[Task prompt]
Reproduce what is written in the records below exactly, and leave out the images.

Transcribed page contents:

————————

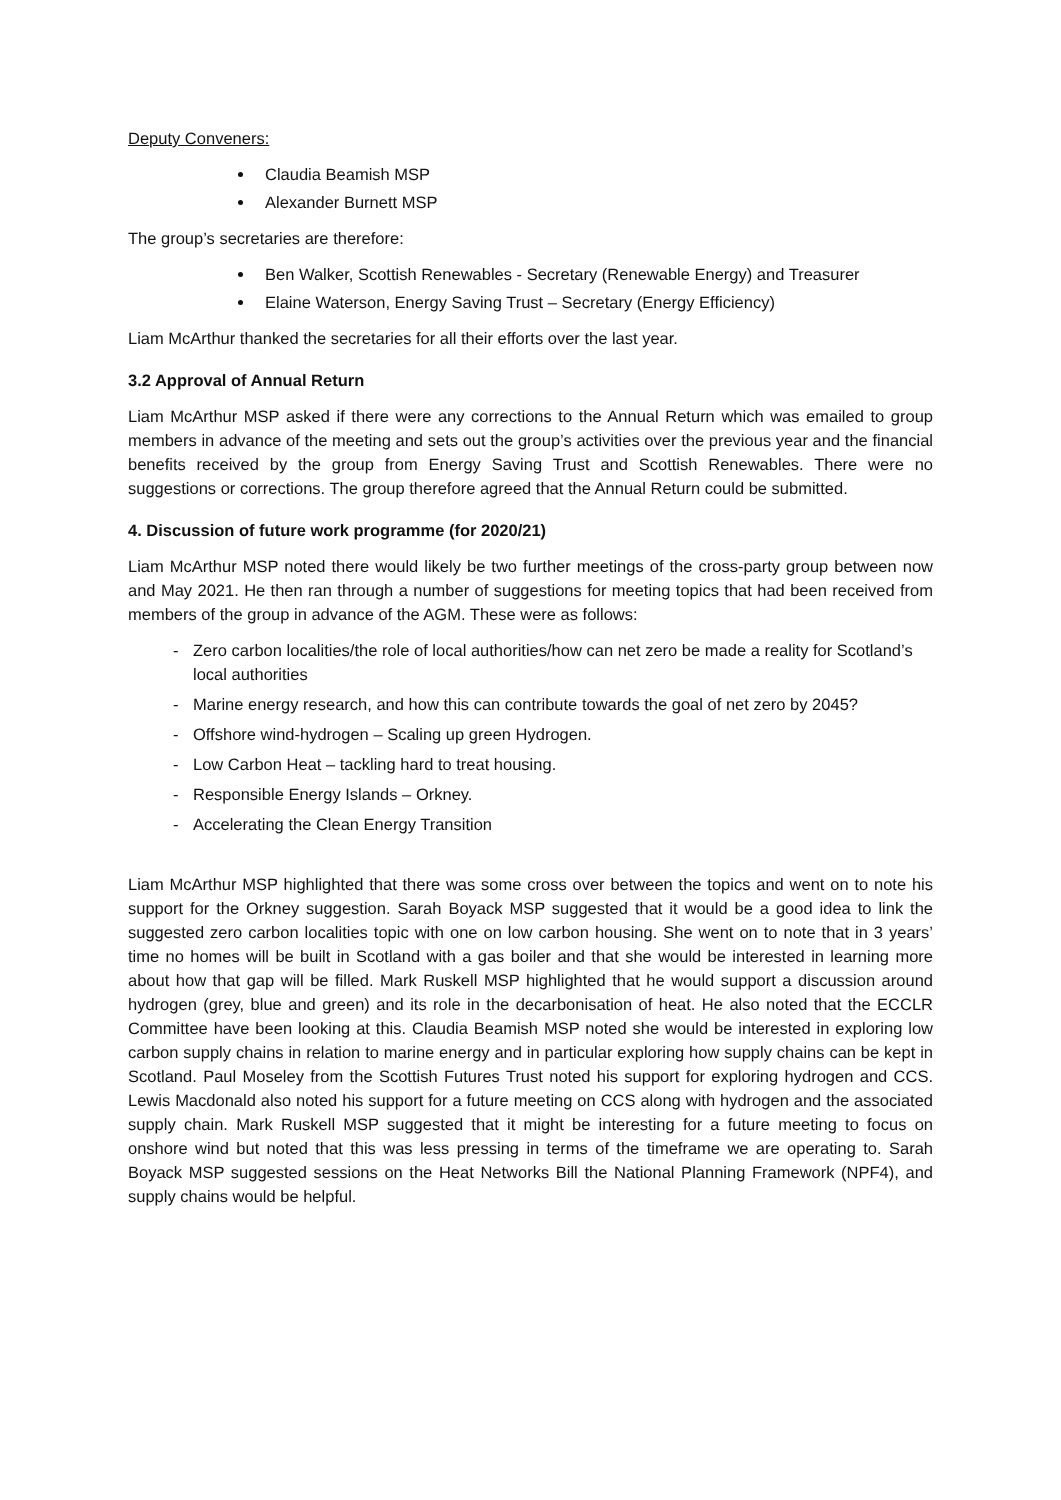Deputy Conveners:
Claudia Beamish MSP
Alexander Burnett MSP
The group’s secretaries are therefore:
Ben Walker, Scottish Renewables - Secretary (Renewable Energy) and Treasurer
Elaine Waterson, Energy Saving Trust – Secretary (Energy Efficiency)
Liam McArthur thanked the secretaries for all their efforts over the last year.
3.2 Approval of Annual Return
Liam McArthur MSP asked if there were any corrections to the Annual Return which was emailed to group members in advance of the meeting and sets out the group’s activities over the previous year and the financial benefits received by the group from Energy Saving Trust and Scottish Renewables. There were no suggestions or corrections. The group therefore agreed that the Annual Return could be submitted.
4. Discussion of future work programme (for 2020/21)
Liam McArthur MSP noted there would likely be two further meetings of the cross-party group between now and May 2021. He then ran through a number of suggestions for meeting topics that had been received from members of the group in advance of the AGM. These were as follows:
- Zero carbon localities/the role of local authorities/how can net zero be made a reality for Scotland’s local authorities
- Marine energy research, and how this can contribute towards the goal of net zero by 2045?
- Offshore wind-hydrogen – Scaling up green Hydrogen.
- Low Carbon Heat – tackling hard to treat housing.
- Responsible Energy Islands – Orkney.
- Accelerating the Clean Energy Transition
Liam McArthur MSP highlighted that there was some cross over between the topics and went on to note his support for the Orkney suggestion. Sarah Boyack MSP suggested that it would be a good idea to link the suggested zero carbon localities topic with one on low carbon housing. She went on to note that in 3 years’ time no homes will be built in Scotland with a gas boiler and that she would be interested in learning more about how that gap will be filled. Mark Ruskell MSP highlighted that he would support a discussion around hydrogen (grey, blue and green) and its role in the decarbonisation of heat. He also noted that the ECCLR Committee have been looking at this. Claudia Beamish MSP noted she would be interested in exploring low carbon supply chains in relation to marine energy and in particular exploring how supply chains can be kept in Scotland. Paul Moseley from the Scottish Futures Trust noted his support for exploring hydrogen and CCS. Lewis Macdonald also noted his support for a future meeting on CCS along with hydrogen and the associated supply chain. Mark Ruskell MSP suggested that it might be interesting for a future meeting to focus on onshore wind but noted that this was less pressing in terms of the timeframe we are operating to. Sarah Boyack MSP suggested sessions on the Heat Networks Bill the National Planning Framework (NPF4), and supply chains would be helpful.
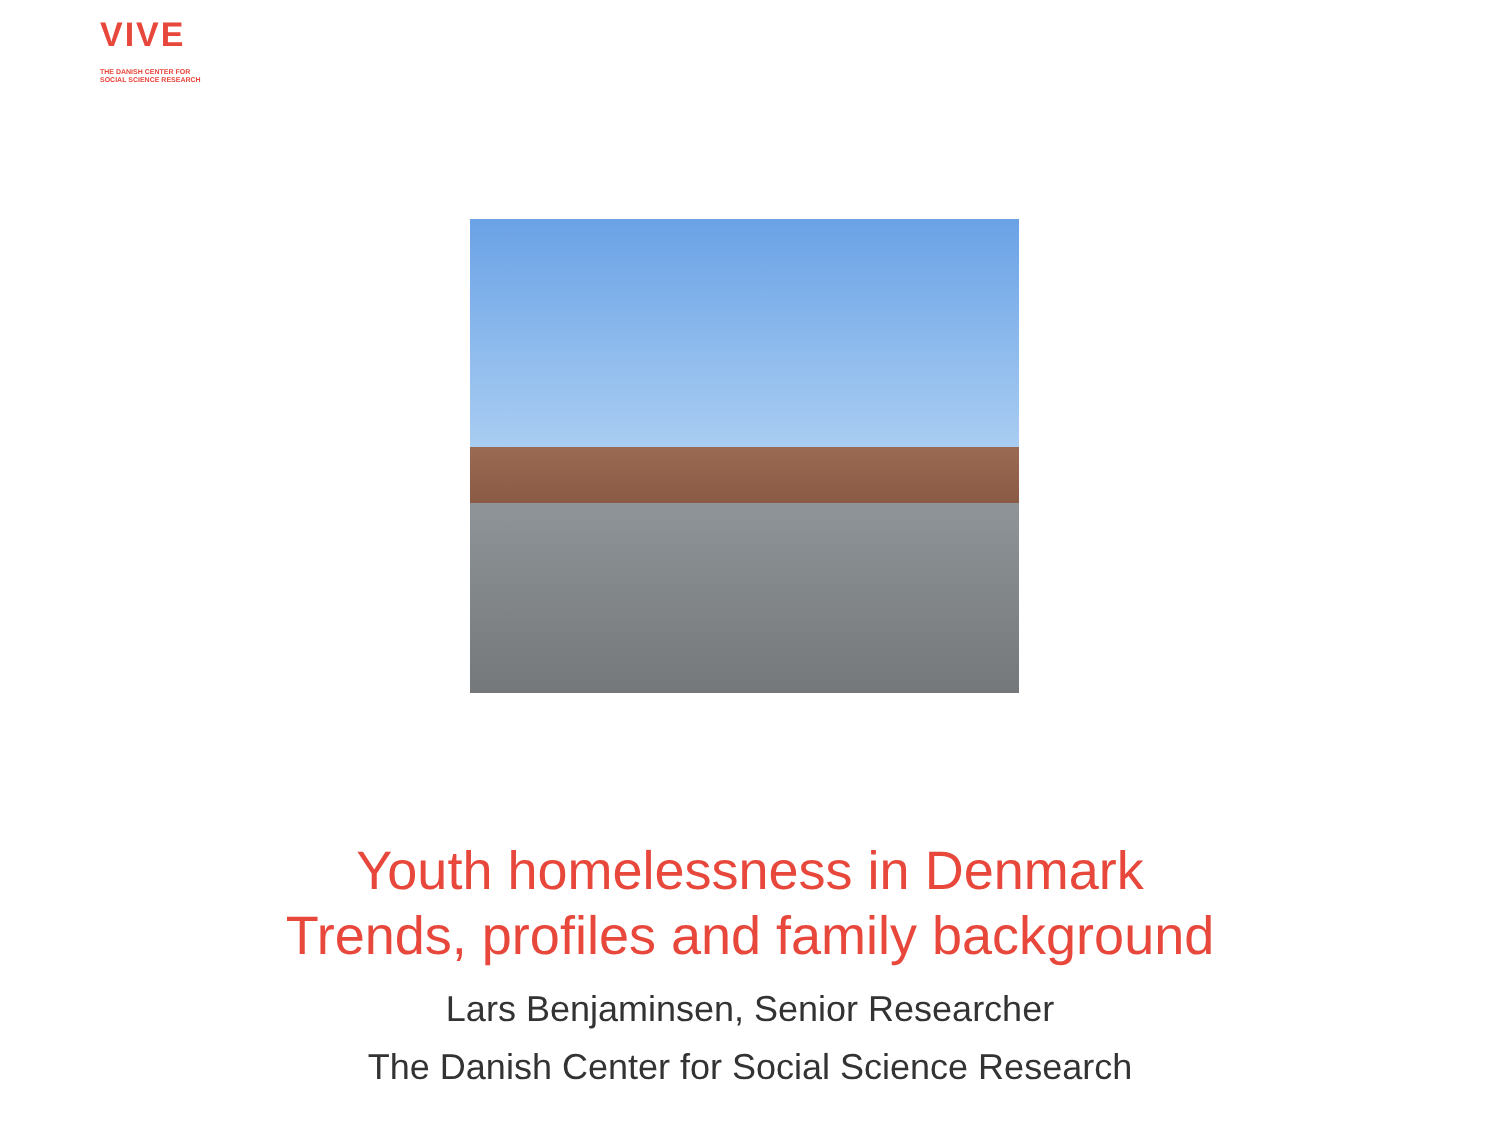VIVE
THE DANISH CENTER FOR
SOCIAL SCIENCE RESEARCH
Youth homelessness in Denmark
Trends, profiles and family background
Lars Benjaminsen, Senior Researcher
The Danish Center for Social Science Research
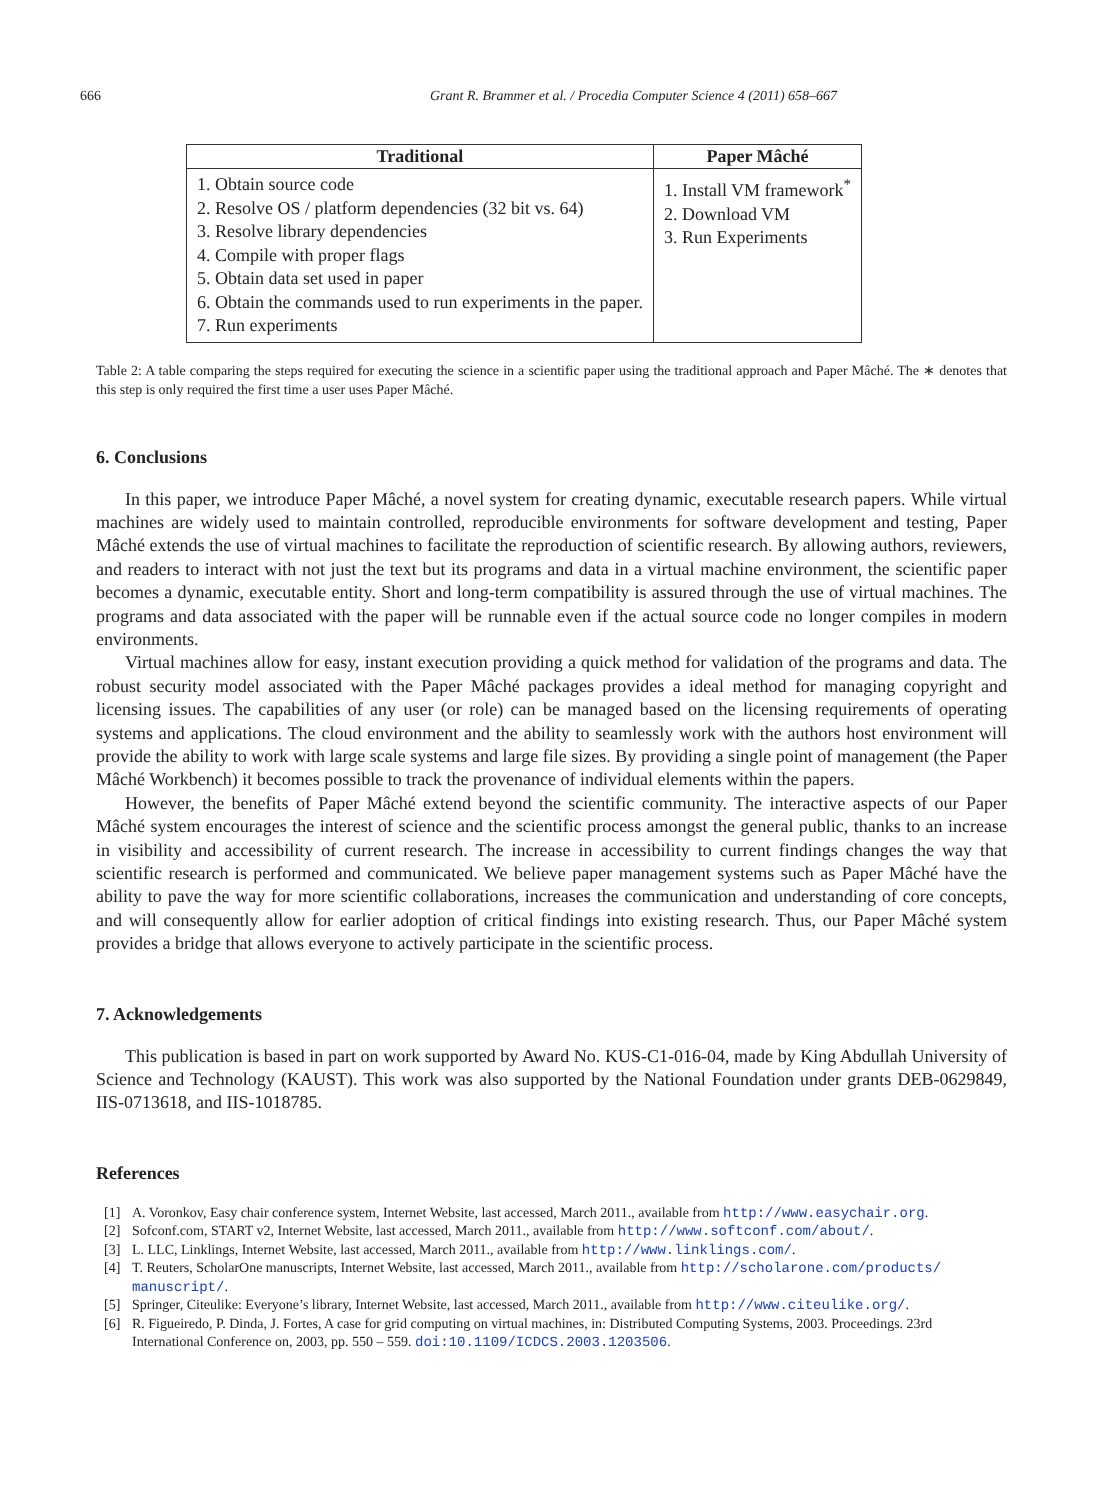666 Grant R. Brammer et al. / Procedia Computer Science 4 (2011) 658–667
| Traditional | Paper Mâché |
| --- | --- |
| 1. Obtain source code 2. Resolve OS / platform dependencies (32 bit vs. 64) 3. Resolve library dependencies 4. Compile with proper flags 5. Obtain data set used in paper 6. Obtain the commands used to run experiments in the paper. 7. Run experiments | 1. Install VM framework<sup>*</sup> 2. Download VM 3. Run Experiments |
Table 2: A table comparing the steps required for executing the science in a scientific paper using the traditional approach and Paper Mâché. The ∗ denotes that this step is only required the first time a user uses Paper Mâché.
6. Conclusions
In this paper, we introduce Paper Mâché, a novel system for creating dynamic, executable research papers. While virtual machines are widely used to maintain controlled, reproducible environments for software development and testing, Paper Mâché extends the use of virtual machines to facilitate the reproduction of scientific research. By allowing authors, reviewers, and readers to interact with not just the text but its programs and data in a virtual machine environment, the scientific paper becomes a dynamic, executable entity. Short and long-term compatibility is assured through the use of virtual machines. The programs and data associated with the paper will be runnable even if the actual source code no longer compiles in modern environments.
Virtual machines allow for easy, instant execution providing a quick method for validation of the programs and data. The robust security model associated with the Paper Mâché packages provides a ideal method for managing copyright and licensing issues. The capabilities of any user (or role) can be managed based on the licensing requirements of operating systems and applications. The cloud environment and the ability to seamlessly work with the authors host environment will provide the ability to work with large scale systems and large file sizes. By providing a single point of management (the Paper Mâché Workbench) it becomes possible to track the provenance of individual elements within the papers.
However, the benefits of Paper Mâché extend beyond the scientific community. The interactive aspects of our Paper Mâché system encourages the interest of science and the scientific process amongst the general public, thanks to an increase in visibility and accessibility of current research. The increase in accessibility to current findings changes the way that scientific research is performed and communicated. We believe paper management systems such as Paper Mâché have the ability to pave the way for more scientific collaborations, increases the communication and understanding of core concepts, and will consequently allow for earlier adoption of critical findings into existing research. Thus, our Paper Mâché system provides a bridge that allows everyone to actively participate in the scientific process.
7. Acknowledgements
This publication is based in part on work supported by Award No. KUS-C1-016-04, made by King Abdullah University of Science and Technology (KAUST). This work was also supported by the National Foundation under grants DEB-0629849, IIS-0713618, and IIS-1018785.
References
[1] A. Voronkov, Easy chair conference system, Internet Website, last accessed, March 2011., available from http://www.easychair.org.
[2] Sofconf.com, START v2, Internet Website, last accessed, March 2011., available from http://www.softconf.com/about/.
[3] L. LLC, Linklings, Internet Website, last accessed, March 2011., available from http://www.linklings.com/.
[4] T. Reuters, ScholarOne manuscripts, Internet Website, last accessed, March 2011., available from http://scholarone.com/products/ manuscript/.
[5] Springer, Citeulike: Everyone’s library, Internet Website, last accessed, March 2011., available from http://www.citeulike.org/.
[6] R. Figueiredo, P. Dinda, J. Fortes, A case for grid computing on virtual machines, in: Distributed Computing Systems, 2003. Proceedings. 23rd International Conference on, 2003, pp. 550 – 559. doi:10.1109/ICDCS.2003.1203506.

————————

[Exercise answer]
Deputy Conveners:
Claudia Beamish MSP
Alexander Burnett MSP
The group’s secretaries are therefore:
Ben Walker, Scottish Renewables - Secretary (Renewable Energy) and Treasurer
Elaine Waterson, Energy Saving Trust – Secretary (Energy Efficiency)
Liam McArthur thanked the secretaries for all their efforts over the last year.
3.2 Approval of Annual Return
Liam McArthur MSP asked if there were any corrections to the Annual Return which was emailed to group members in advance of the meeting and sets out the group’s activities over the previous year and the financial benefits received by the group from Energy Saving Trust and Scottish Renewables. There were no suggestions or corrections. The group therefore agreed that the Annual Return could be submitted.
4. Discussion of future work programme (for 2020/21)
Liam McArthur MSP noted there would likely be two further meetings of the cross-party group between now and May 2021. He then ran through a number of suggestions for meeting topics that had been received from members of the group in advance of the AGM. These were as follows:
- Zero carbon localities/the role of local authorities/how can net zero be made a reality for Scotland’s local authorities
- Marine energy research, and how this can contribute towards the goal of net zero by 2045?
- Offshore wind-hydrogen – Scaling up green Hydrogen.
- Low Carbon Heat – tackling hard to treat housing.
- Responsible Energy Islands – Orkney.
- Accelerating the Clean Energy Transition
Liam McArthur MSP highlighted that there was some cross over between the topics and went on to note his support for the Orkney suggestion. Sarah Boyack MSP suggested that it would be a good idea to link the suggested zero carbon localities topic with one on low carbon housing. She went on to note that in 3 years’ time no homes will be built in Scotland with a gas boiler and that she would be interested in learning more about how that gap will be filled. Mark Ruskell MSP highlighted that he would support a discussion around hydrogen (grey, blue and green) and its role in the decarbonisation of heat. He also noted that the ECCLR Committee have been looking at this. Claudia Beamish MSP noted she would be interested in exploring low carbon supply chains in relation to marine energy and in particular exploring how supply chains can be kept in Scotland. Paul Moseley from the Scottish Futures Trust noted his support for exploring hydrogen and CCS. Lewis Macdonald also noted his support for a future meeting on CCS along with hydrogen and the associated supply chain. Mark Ruskell MSP suggested that it might be interesting for a future meeting to focus on onshore wind but noted that this was less pressing in terms of the timeframe we are operating to. Sarah Boyack MSP suggested sessions on the Heat Networks Bill the National Planning Framework (NPF4), and supply chains would be helpful.
VIVE
THE DANISH CENTER FOR
SOCIAL SCIENCE RESEARCH
Youth homelessness in Denmark
Trends, profiles and family background
Lars Benjaminsen, Senior Researcher
The Danish Center for Social Science Research
666 Grant R. Brammer et al. / Procedia Computer Science 4 (2011) 658–667
| Traditional | Paper Mâché |
| --- | --- |
| 1. Obtain source code 2. Resolve OS / platform dependencies (32 bit vs. 64) 3. Resolve library dependencies 4. Compile with proper flags 5. Obtain data set used in paper 6. Obtain the commands used to run experiments in the paper. 7. Run experiments | 1. Install VM framework<sup>*</sup> 2. Download VM 3. Run Experiments |
Table 2: A table comparing the steps required for executing the science in a scientific paper using the traditional approach and Paper Mâché. The ∗ denotes that this step is only required the first time a user uses Paper Mâché.
6. Conclusions
In this paper, we introduce Paper Mâché, a novel system for creating dynamic, executable research papers. While virtual machines are widely used to maintain controlled, reproducible environments for software development and testing, Paper Mâché extends the use of virtual machines to facilitate the reproduction of scientific research. By allowing authors, reviewers, and readers to interact with not just the text but its programs and data in a virtual machine environment, the scientific paper becomes a dynamic, executable entity. Short and long-term compatibility is assured through the use of virtual machines. The programs and data associated with the paper will be runnable even if the actual source code no longer compiles in modern environments.
Virtual machines allow for easy, instant execution providing a quick method for validation of the programs and data. The robust security model associated with the Paper Mâché packages provides a ideal method for managing copyright and licensing issues. The capabilities of any user (or role) can be managed based on the licensing requirements of operating systems and applications. The cloud environment and the ability to seamlessly work with the authors host environment will provide the ability to work with large scale systems and large file sizes. By providing a single point of management (the Paper Mâché Workbench) it becomes possible to track the provenance of individual elements within the papers.
However, the benefits of Paper Mâché extend beyond the scientific community. The interactive aspects of our Paper Mâché system encourages the interest of science and the scientific process amongst the general public, thanks to an increase in visibility and accessibility of current research. The increase in accessibility to current findings changes the way that scientific research is performed and communicated. We believe paper management systems such as Paper Mâché have the ability to pave the way for more scientific collaborations, increases the communication and understanding of core concepts, and will consequently allow for earlier adoption of critical findings into existing research. Thus, our Paper Mâché system provides a bridge that allows everyone to actively participate in the scientific process.
7. Acknowledgements
This publication is based in part on work supported by Award No. KUS-C1-016-04, made by King Abdullah University of Science and Technology (KAUST). This work was also supported by the National Foundation under grants DEB-0629849, IIS-0713618, and IIS-1018785.
References
[1] A. Voronkov, Easy chair conference system, Internet Website, last accessed, March 2011., available from http://www.easychair.org.
[2] Sofconf.com, START v2, Internet Website, last accessed, March 2011., available from http://www.softconf.com/about/.
[3] L. LLC, Linklings, Internet Website, last accessed, March 2011., available from http://www.linklings.com/.
[4] T. Reuters, ScholarOne manuscripts, Internet Website, last accessed, March 2011., available from http://scholarone.com/products/ manuscript/.
[5] Springer, Citeulike: Everyone’s library, Internet Website, last accessed, March 2011., available from http://www.citeulike.org/.
[6] R. Figueiredo, P. Dinda, J. Fortes, A case for grid computing on virtual machines, in: Distributed Computing Systems, 2003. Proceedings. 23rd International Conference on, 2003, pp. 550 – 559. doi:10.1109/ICDCS.2003.1203506.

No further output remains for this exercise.